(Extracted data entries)
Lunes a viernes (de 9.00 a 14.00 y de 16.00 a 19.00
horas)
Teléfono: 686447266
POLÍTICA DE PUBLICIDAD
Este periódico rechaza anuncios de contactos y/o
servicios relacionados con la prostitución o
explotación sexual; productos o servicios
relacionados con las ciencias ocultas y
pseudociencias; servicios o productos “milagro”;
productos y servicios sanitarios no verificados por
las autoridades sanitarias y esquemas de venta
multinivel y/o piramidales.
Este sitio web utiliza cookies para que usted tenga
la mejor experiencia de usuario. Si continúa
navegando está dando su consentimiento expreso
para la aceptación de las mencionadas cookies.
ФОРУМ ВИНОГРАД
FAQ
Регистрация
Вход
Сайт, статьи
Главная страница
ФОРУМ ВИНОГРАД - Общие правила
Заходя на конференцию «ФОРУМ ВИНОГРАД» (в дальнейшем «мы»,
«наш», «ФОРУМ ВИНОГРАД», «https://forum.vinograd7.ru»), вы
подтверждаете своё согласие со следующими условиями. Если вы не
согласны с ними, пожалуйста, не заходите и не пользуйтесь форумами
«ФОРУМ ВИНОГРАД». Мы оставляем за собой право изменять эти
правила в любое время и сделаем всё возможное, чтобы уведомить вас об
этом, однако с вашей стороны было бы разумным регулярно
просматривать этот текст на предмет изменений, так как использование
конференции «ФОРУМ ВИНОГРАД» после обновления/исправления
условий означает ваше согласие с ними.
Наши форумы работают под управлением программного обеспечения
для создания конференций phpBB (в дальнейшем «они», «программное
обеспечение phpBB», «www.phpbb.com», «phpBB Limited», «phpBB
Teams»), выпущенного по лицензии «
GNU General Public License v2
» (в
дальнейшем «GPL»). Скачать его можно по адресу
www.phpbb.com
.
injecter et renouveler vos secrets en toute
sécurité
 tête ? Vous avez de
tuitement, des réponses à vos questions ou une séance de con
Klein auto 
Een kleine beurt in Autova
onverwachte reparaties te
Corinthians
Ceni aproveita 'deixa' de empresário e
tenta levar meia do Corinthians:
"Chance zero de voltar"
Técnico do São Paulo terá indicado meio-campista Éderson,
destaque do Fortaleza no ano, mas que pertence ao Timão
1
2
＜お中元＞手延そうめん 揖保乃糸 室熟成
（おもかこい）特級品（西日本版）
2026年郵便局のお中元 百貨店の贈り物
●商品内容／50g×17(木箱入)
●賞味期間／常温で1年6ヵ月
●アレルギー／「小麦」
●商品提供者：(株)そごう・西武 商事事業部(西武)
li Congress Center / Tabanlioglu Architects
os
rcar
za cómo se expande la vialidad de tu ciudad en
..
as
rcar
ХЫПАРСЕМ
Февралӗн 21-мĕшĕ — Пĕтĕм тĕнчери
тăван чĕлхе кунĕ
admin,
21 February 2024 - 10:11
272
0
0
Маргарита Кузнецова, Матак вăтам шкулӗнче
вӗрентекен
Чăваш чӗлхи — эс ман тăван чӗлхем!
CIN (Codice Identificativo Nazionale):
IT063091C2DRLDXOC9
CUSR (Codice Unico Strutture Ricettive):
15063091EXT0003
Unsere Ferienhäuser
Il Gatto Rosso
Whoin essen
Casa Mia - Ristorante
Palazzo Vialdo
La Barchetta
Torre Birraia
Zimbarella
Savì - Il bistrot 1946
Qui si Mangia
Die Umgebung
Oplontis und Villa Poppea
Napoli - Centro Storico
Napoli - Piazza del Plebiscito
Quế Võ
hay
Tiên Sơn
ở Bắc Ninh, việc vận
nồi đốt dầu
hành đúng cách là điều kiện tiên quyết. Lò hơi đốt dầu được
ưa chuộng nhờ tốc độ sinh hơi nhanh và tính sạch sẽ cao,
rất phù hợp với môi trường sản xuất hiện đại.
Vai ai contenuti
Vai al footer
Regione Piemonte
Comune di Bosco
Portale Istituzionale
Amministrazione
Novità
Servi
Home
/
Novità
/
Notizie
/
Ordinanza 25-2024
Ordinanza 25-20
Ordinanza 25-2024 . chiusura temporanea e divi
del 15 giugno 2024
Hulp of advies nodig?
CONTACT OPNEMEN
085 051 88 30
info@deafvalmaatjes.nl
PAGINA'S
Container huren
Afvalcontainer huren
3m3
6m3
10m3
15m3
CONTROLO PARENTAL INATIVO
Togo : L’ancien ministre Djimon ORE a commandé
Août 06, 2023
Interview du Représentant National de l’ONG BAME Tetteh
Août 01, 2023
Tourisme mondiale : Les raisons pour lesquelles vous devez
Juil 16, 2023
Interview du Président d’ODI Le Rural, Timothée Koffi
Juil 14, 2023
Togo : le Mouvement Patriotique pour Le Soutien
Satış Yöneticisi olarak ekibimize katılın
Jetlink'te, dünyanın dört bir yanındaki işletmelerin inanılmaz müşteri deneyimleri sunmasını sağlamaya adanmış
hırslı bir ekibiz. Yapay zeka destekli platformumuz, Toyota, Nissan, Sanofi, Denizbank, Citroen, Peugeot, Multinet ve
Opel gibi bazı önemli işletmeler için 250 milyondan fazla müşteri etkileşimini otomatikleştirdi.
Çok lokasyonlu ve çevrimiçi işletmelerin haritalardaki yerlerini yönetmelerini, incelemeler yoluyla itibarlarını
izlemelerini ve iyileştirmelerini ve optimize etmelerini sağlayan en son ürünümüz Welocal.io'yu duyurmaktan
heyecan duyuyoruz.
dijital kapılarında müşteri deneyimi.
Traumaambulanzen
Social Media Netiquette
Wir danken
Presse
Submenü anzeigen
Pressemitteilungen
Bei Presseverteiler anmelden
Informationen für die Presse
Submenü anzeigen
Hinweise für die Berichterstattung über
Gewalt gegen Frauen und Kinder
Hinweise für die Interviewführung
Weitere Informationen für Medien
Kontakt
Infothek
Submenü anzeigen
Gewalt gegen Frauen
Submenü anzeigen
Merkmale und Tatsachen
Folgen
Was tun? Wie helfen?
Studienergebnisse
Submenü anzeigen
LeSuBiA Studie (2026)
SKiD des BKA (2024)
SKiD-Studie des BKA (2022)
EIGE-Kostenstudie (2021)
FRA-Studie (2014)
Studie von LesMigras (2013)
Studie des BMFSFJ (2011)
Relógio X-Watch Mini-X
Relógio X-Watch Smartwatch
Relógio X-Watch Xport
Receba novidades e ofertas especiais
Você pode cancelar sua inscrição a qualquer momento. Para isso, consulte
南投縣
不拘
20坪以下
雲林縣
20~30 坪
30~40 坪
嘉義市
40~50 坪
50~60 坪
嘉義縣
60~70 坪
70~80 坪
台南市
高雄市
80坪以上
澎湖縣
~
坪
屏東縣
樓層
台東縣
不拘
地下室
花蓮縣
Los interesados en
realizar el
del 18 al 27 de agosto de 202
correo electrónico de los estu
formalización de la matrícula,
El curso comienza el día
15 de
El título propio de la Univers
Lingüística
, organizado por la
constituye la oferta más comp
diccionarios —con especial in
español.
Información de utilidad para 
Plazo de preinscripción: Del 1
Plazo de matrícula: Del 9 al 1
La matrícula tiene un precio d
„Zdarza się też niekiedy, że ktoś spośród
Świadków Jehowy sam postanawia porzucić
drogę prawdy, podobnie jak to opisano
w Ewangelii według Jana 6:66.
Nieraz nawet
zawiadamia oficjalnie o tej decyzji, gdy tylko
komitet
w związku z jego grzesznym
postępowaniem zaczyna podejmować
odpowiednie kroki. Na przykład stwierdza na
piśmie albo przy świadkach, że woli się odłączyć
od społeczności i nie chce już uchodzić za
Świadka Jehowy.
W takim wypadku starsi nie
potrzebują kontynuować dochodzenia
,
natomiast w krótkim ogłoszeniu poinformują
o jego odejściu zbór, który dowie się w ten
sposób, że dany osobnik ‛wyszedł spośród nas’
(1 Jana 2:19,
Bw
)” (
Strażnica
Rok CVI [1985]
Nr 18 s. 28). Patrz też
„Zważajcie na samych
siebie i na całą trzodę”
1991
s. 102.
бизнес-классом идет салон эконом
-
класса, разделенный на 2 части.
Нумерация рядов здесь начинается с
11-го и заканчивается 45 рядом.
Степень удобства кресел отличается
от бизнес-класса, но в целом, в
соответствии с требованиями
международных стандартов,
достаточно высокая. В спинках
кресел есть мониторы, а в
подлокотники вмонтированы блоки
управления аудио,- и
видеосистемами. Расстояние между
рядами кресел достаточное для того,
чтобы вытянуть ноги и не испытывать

→ Prompt
Only the number is needed here: how many lines of the records contain "işletmelerin"?

→ Answer
2